I have a little project going in my spare time. I've got an old tecumseh TVS120 off of a Dynamark push mower and I would like to get it running again. This project is just for fun really as I have a nice new riding mower, but I've developed an interest in engines and I think this would be fun. I'm in training to be an aircraft mechanic and we never touch an engine without the manual, so does anyone know where to get a repair manual for this engine? I'de hate to just wing it and screw something up.


----------



## 30yearTech (Sep 14, 2006)

Look in the sticky post thread in this section. I believe on page 3 you will find links to download service manuals for your engine.

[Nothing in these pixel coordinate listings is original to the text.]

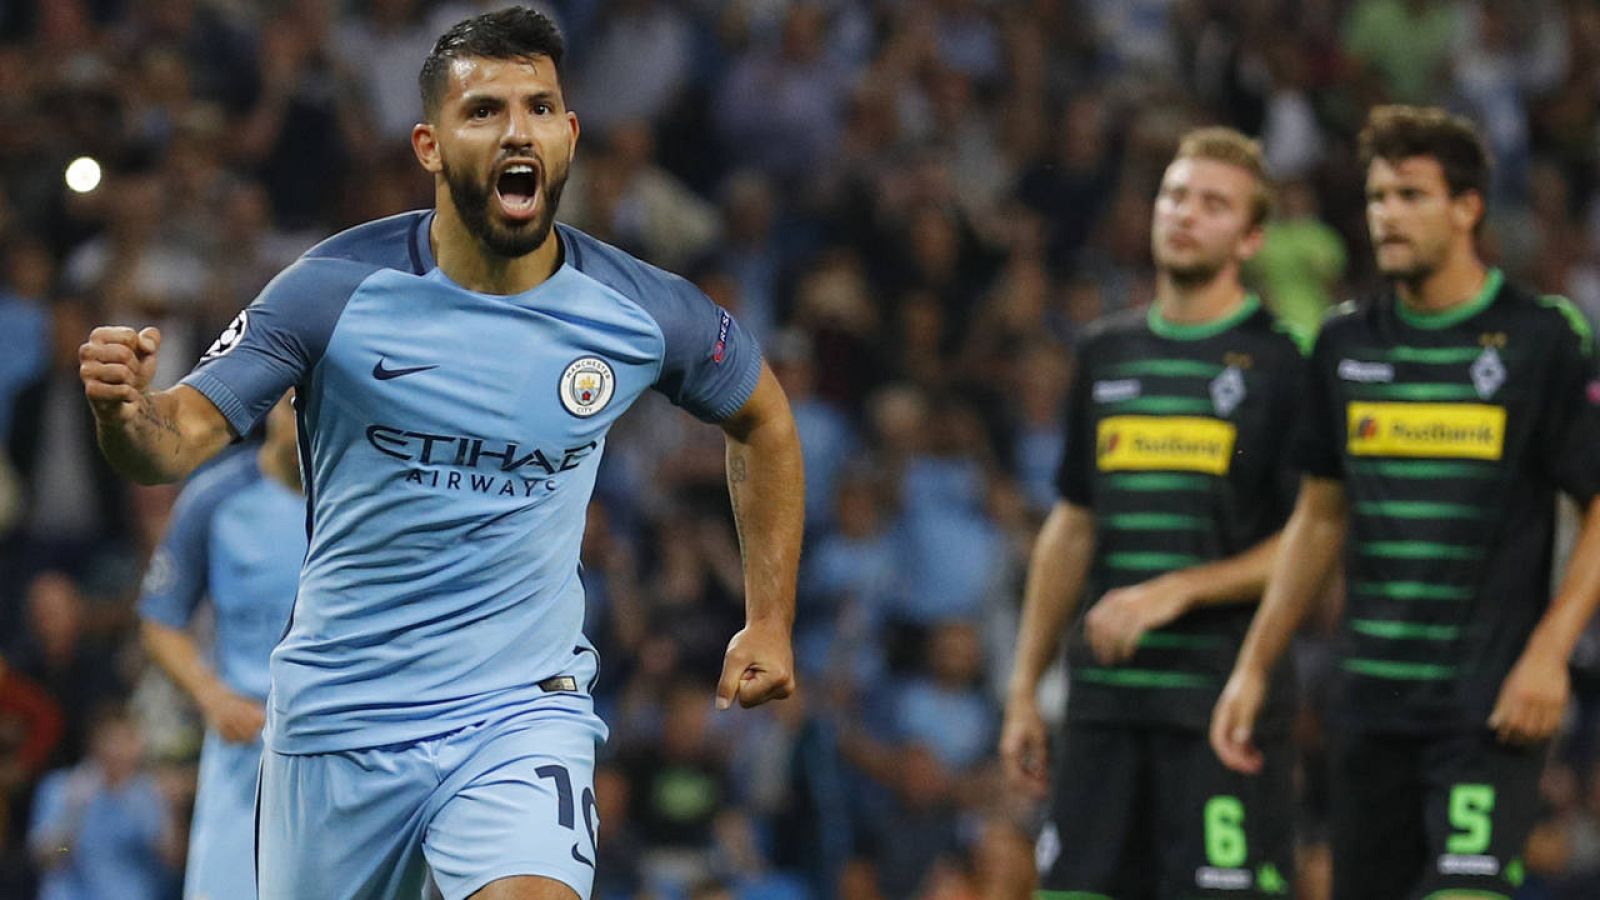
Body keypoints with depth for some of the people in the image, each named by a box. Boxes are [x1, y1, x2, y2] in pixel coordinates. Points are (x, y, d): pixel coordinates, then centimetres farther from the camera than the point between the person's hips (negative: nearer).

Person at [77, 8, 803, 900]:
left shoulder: (642, 313, -6)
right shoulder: (337, 290, -12)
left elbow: (763, 418, 14)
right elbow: (180, 439, -13)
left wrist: (770, 620, 11)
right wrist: (125, 408, -37)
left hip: (524, 711, 0)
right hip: (340, 716, 0)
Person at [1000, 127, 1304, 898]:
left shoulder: (1284, 362, -3)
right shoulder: (1107, 354, 14)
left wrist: (1177, 592, -17)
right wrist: (1025, 687, 16)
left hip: (1225, 699, -5)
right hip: (1105, 695, 5)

Post back if you can't find it and I will post the link. :thumbsup:


----------



## Plane_Mechanic (Apr 24, 2008)

Hey thanks 30yearTech, the manual is downloading now. Lots of other good links in that thread too.


----------



## fish5er (Jun 4, 2008)

How do I get to the Sticky Post thread? Can you send me directions or a link?
Thanks


----------



## 30yearTech (Sep 14, 2006)

http://www.hobbytalk.com/bbs1/showthread.php?t=82284


----------



## a0129499 (Jul 9, 2009)

*TVS120 Engine Repair*

Hi all, I fixed my daughter's lawn mover and now it runs too fast - I probably goofed up the govenor mechanism. Can someone send me repair info? Thanks


----------



## 30yearTech (Sep 14, 2006)

a0129499 said:


> Hi all, I fixed my daughter's lawn mover and now it runs too fast - I probably goofed up the govenor mechanism. Can someone send me repair info? Thanks


Go to the stick post thread in this section, I think it's on page 3, there are links to download a service manual for your engine.


----------